感動のベクトル

私は感動という言葉を日常生活で発することはありませんが、
思考の上では、感動という言葉を用いることは多々あります。

心が何らかの理由で、動いた、という感触。
それは何もポジティブな出来事だけではないと考えます。

親しい人が亡くなった、不幸な出来事に直面したときも、
同じくあてはめることができる言葉が「感動」だと考えます。

多少不謹慎だと思いますが、津波や噴火なども、
その出来事を撮影した映像を見ると、感動することがあります。

昨日、帰路の途中で花火大会が開催ということで、見てきました。
花火において、私が感動するのは「大きな音(振動)」と「火薬が広範囲に飛び散ること」
この二つです。

手に負えない感が、心をどこかの方面へ動かそう、
これは非日常(に近い)のだと自身に警鐘をならす的なものだと。

しかし、何も大げさな出来事だけが心を動かすわけではありません、
瀬戸内に旅行したときにも、早朝、人気が無く、ささやく声さえも、
周囲に響きそうな、静寂のただ中に身を置いていること知ったときにも、
私は静かに感動していたと思います。

動くとは相対的な評価であり、静寂なただ中にいれば、
内なる小さな鼓動さえも、激しく感じられることがあるということ。

情報過多な環境に身をおいて、自らも激しく振動(物理的・精神的)している状況下では、果たしてどこまで感動できるものか、と考えたり考えなかったりします。

大学時代を振り返って、ひきこもっていた時期こそが、
最も感動しやすい状態だったと思います。
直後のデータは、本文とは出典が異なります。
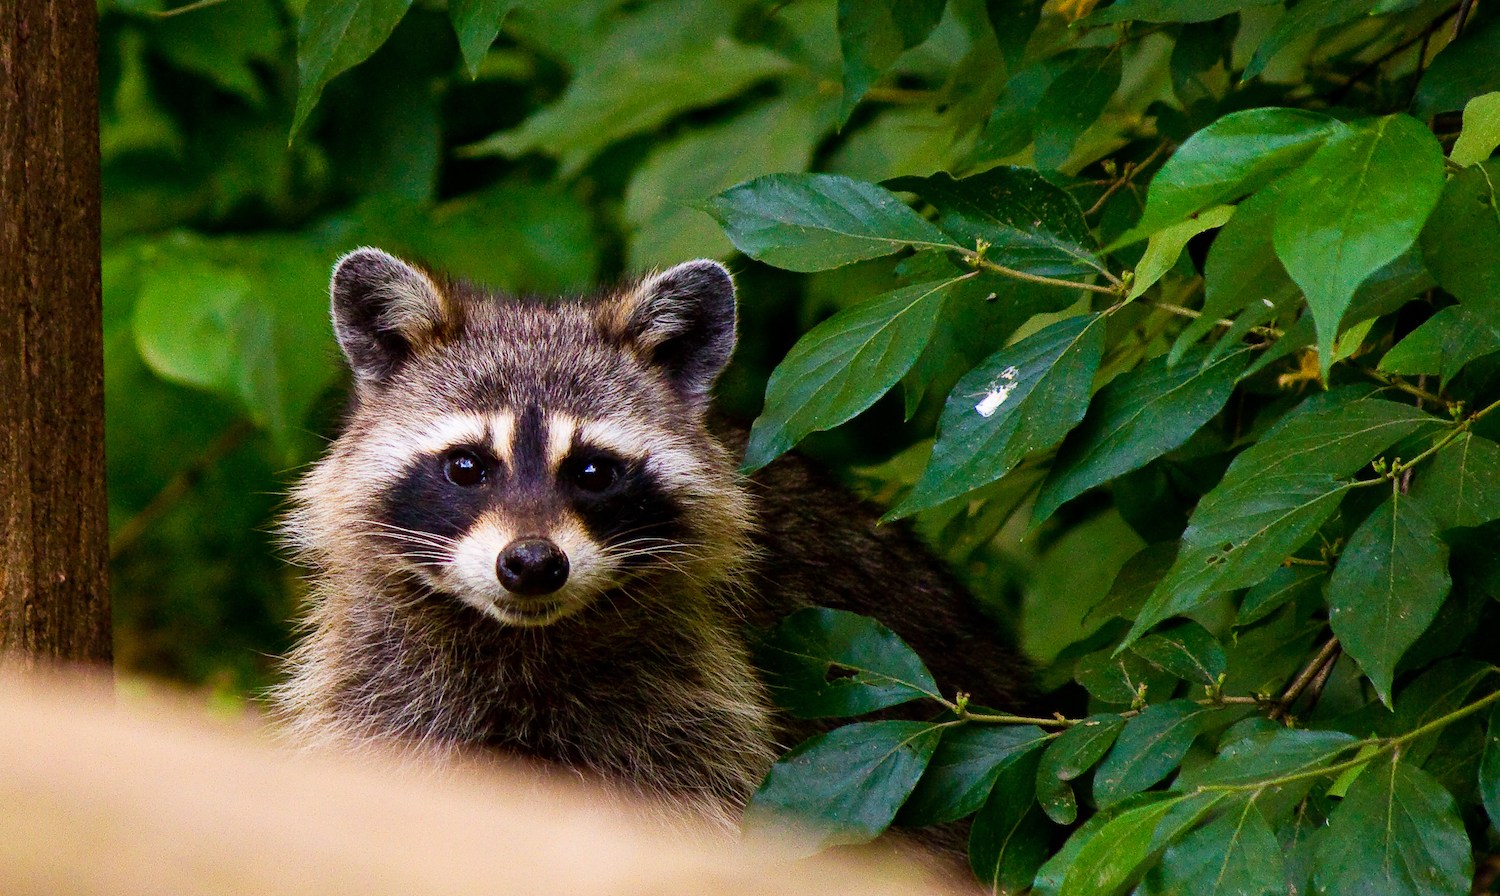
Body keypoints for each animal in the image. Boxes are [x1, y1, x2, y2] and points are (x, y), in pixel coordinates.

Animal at [277, 248, 1029, 829]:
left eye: (592, 471)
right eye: (466, 467)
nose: (532, 564)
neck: (525, 639)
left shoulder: (689, 696)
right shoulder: (384, 681)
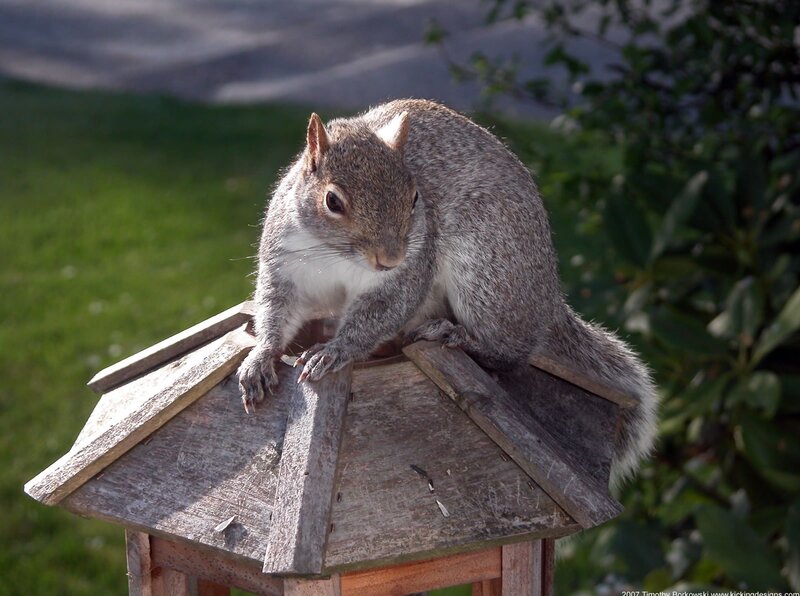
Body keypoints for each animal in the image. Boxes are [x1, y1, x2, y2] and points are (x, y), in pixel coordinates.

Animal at [237, 99, 658, 485]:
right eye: (332, 201)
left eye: (415, 197)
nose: (391, 257)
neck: (334, 256)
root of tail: (548, 294)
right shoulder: (285, 266)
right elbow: (276, 310)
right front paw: (261, 358)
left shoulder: (406, 274)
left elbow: (379, 314)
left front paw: (335, 351)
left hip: (487, 274)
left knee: (510, 353)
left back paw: (454, 335)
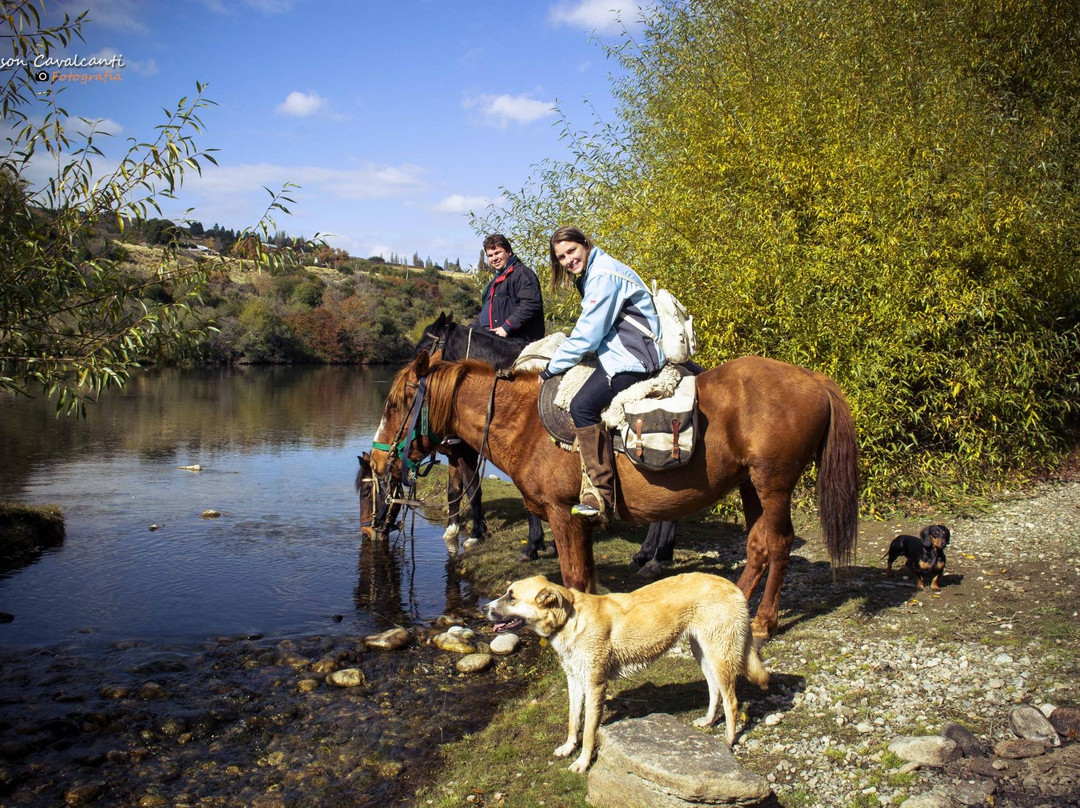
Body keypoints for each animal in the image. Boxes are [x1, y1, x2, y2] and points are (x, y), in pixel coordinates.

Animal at [371, 354, 859, 643]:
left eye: (394, 404)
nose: (378, 462)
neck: (524, 422)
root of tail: (815, 379)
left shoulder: (562, 515)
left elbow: (571, 577)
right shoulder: (580, 522)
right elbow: (584, 581)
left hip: (773, 484)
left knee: (775, 544)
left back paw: (759, 622)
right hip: (750, 486)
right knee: (761, 546)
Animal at [481, 570, 768, 773]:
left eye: (511, 596)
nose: (483, 608)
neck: (570, 619)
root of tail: (734, 587)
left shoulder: (595, 686)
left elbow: (588, 732)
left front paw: (583, 762)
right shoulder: (575, 682)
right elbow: (573, 721)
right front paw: (568, 747)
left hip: (720, 656)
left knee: (732, 701)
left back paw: (728, 740)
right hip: (704, 654)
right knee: (714, 690)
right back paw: (708, 721)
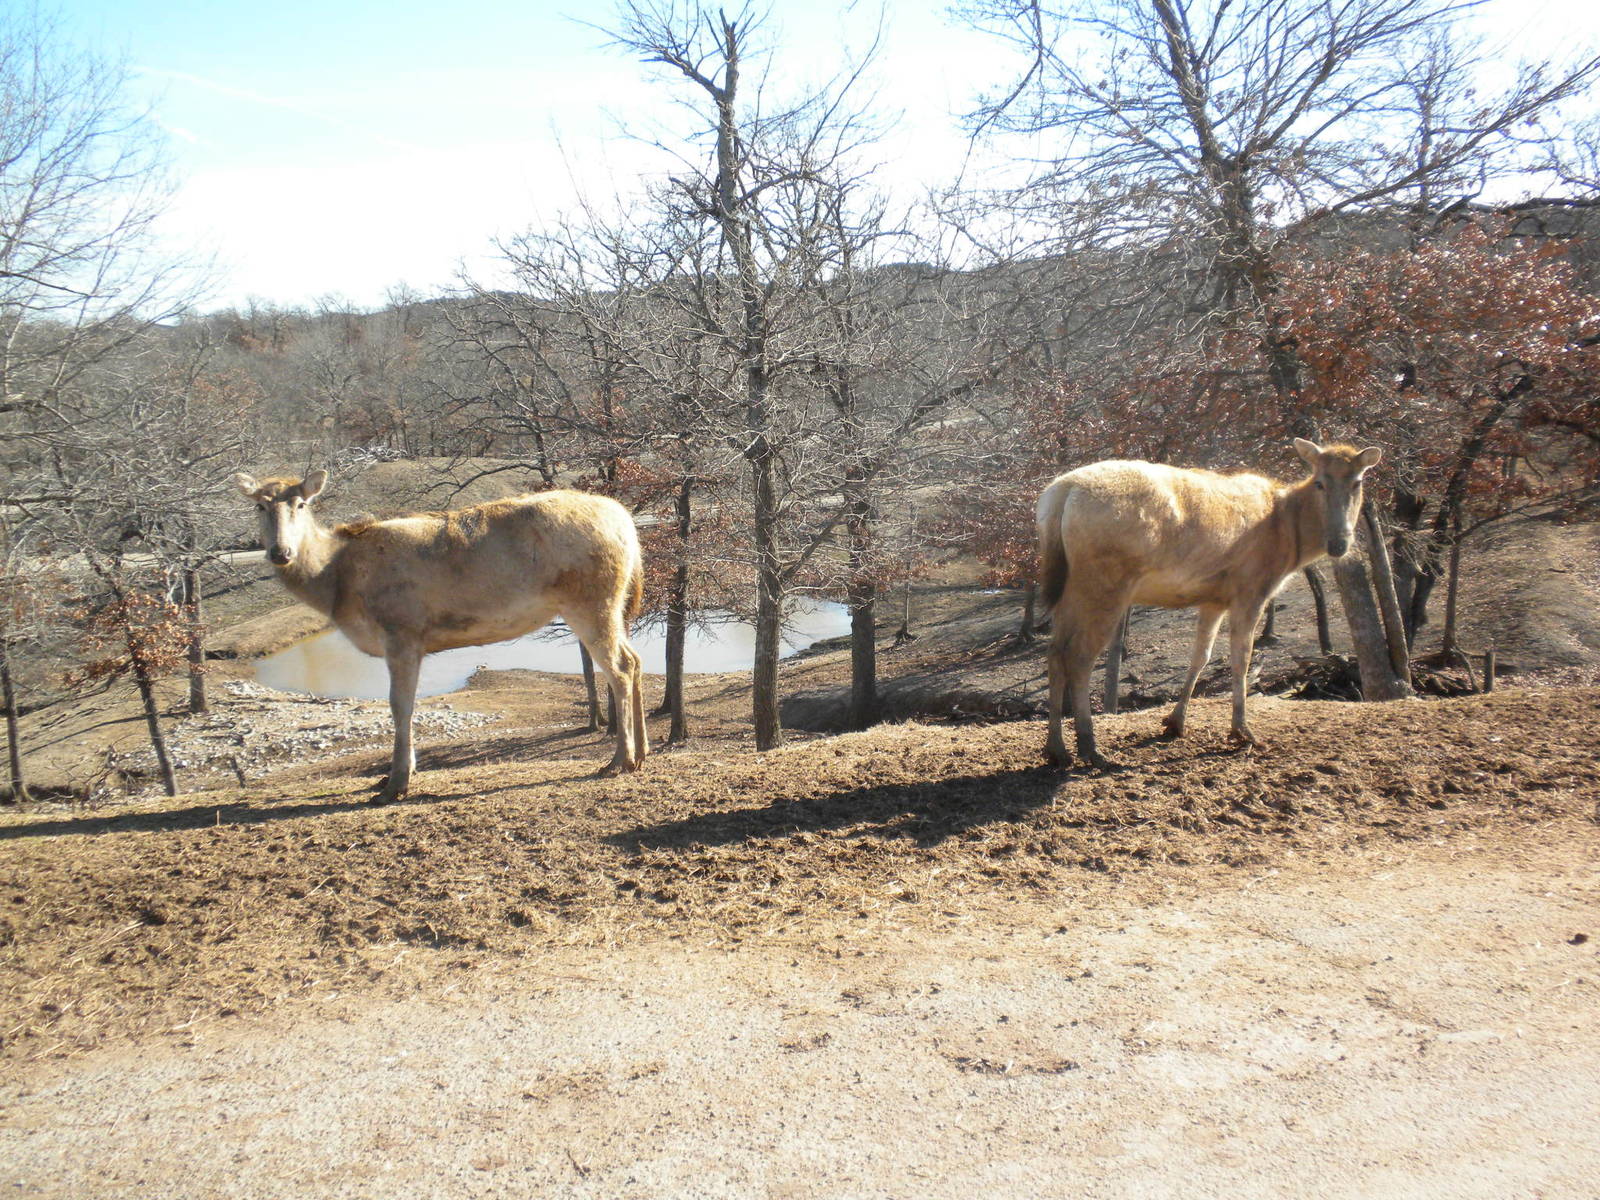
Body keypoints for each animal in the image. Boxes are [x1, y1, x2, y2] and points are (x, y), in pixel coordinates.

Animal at [234, 470, 648, 801]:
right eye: (258, 506)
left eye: (301, 503)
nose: (280, 552)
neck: (336, 584)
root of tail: (626, 522)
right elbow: (408, 704)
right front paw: (399, 774)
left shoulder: (401, 631)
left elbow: (399, 705)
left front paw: (396, 782)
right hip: (613, 604)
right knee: (636, 659)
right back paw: (642, 751)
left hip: (590, 600)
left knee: (620, 667)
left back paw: (620, 760)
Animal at [1034, 437, 1382, 770]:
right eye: (1320, 482)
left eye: (1357, 482)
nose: (1339, 543)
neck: (1292, 541)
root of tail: (1060, 494)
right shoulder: (1250, 588)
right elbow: (1242, 658)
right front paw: (1242, 731)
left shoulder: (1213, 598)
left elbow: (1200, 656)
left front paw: (1175, 723)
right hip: (1106, 583)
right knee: (1079, 656)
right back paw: (1089, 748)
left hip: (1068, 585)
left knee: (1055, 649)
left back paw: (1056, 750)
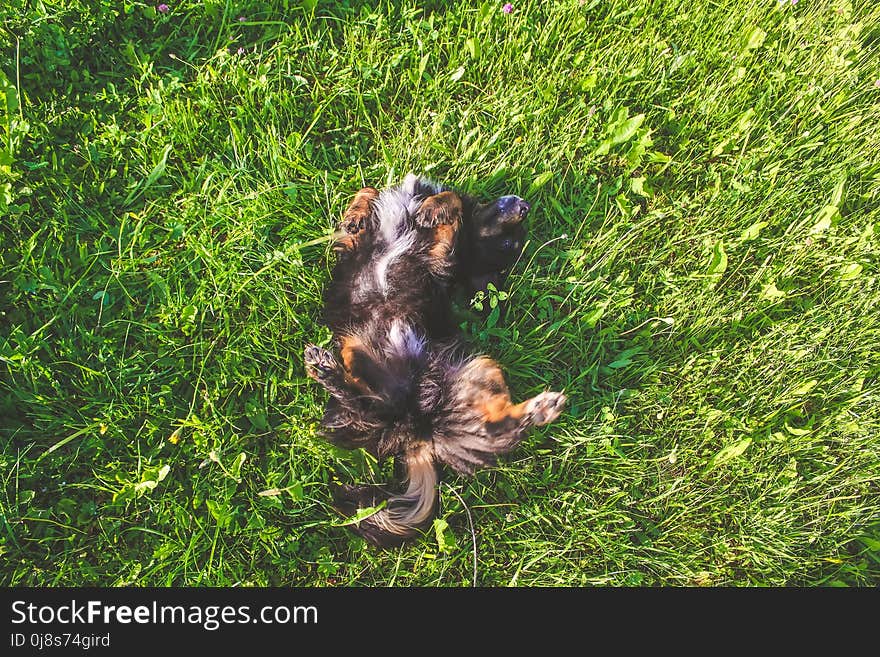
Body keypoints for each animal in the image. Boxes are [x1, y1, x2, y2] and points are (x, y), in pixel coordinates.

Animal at [304, 174, 564, 548]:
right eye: (508, 241)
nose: (525, 207)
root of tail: (419, 426)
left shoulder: (442, 257)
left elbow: (451, 202)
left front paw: (432, 210)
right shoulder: (356, 245)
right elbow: (369, 193)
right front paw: (358, 213)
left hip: (472, 370)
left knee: (373, 409)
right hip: (407, 360)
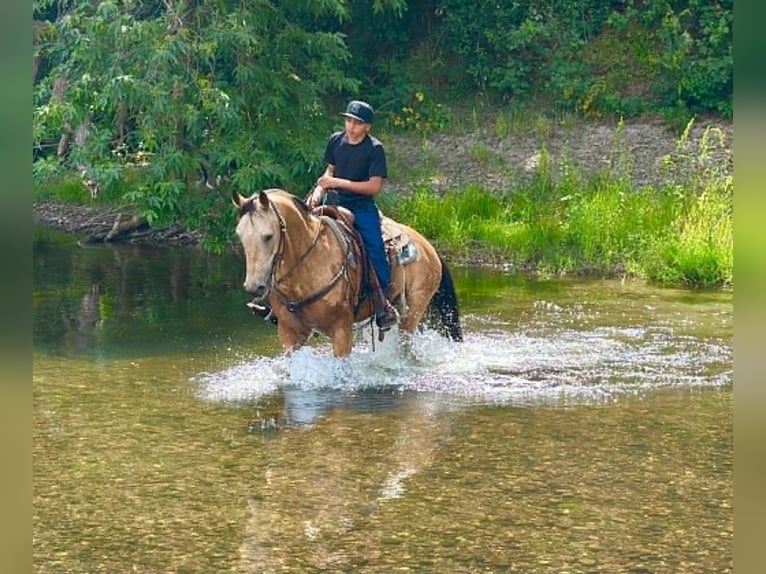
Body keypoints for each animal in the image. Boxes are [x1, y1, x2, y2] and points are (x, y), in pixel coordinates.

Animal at [232, 188, 462, 357]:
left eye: (268, 236)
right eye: (240, 235)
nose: (254, 286)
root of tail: (428, 248)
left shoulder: (341, 329)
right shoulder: (289, 333)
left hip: (413, 312)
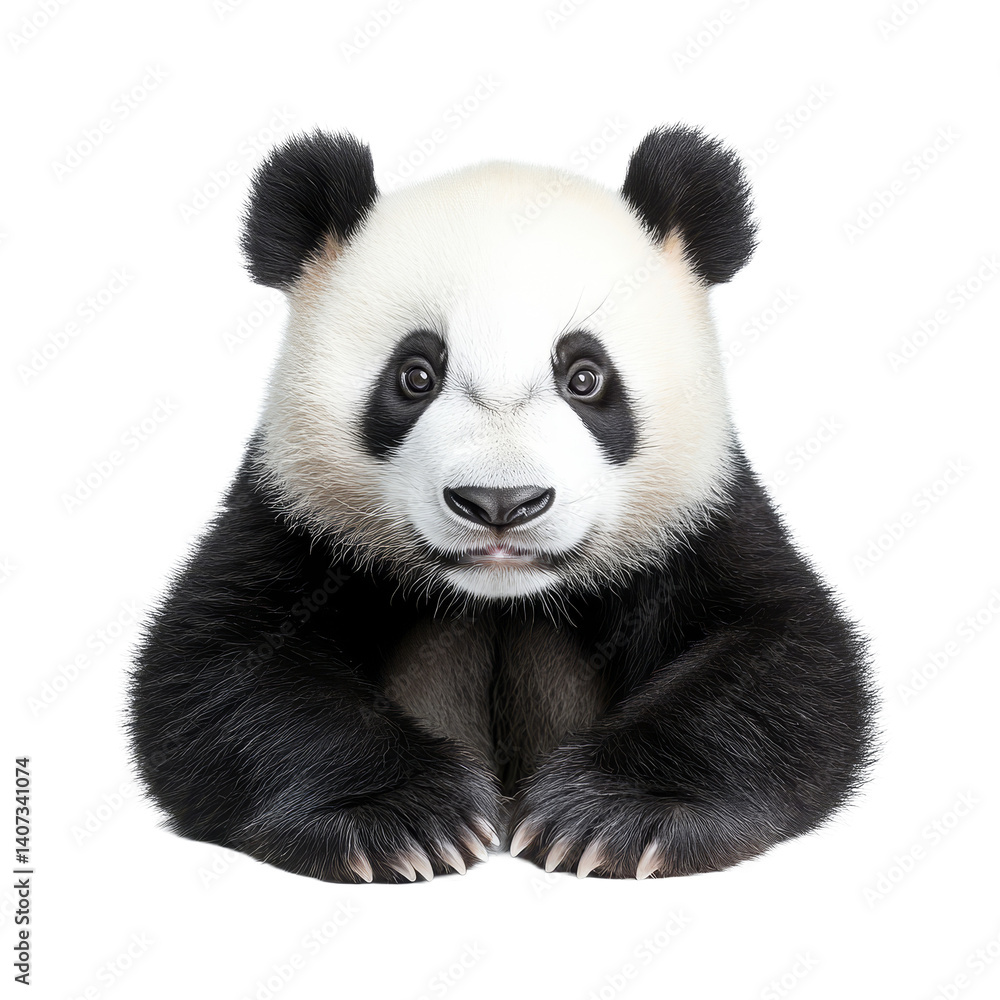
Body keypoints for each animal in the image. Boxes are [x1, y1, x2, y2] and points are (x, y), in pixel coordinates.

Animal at [129, 126, 874, 883]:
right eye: (416, 375)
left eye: (585, 377)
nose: (499, 502)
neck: (502, 594)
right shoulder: (295, 517)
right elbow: (218, 667)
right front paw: (402, 819)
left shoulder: (698, 517)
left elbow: (786, 665)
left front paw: (614, 817)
刺激が少なかったという意味で。
それは幸せな時期ではありましたが、
極端にいえば、うまれたての子供みたいな状態で、
それが良いかと問われれば、決してそうではない。

大切なことは感動した、後にあるのでしょう。
日を置いて、改めて冷静に観察することで、
対象の価値を正確に読み取ろうとする行為こそが、
我々に与えられた手がかりでああると。

その考えに基づくと、2回は楽しめるわけで。
そう、ポジティブに捉えましょう。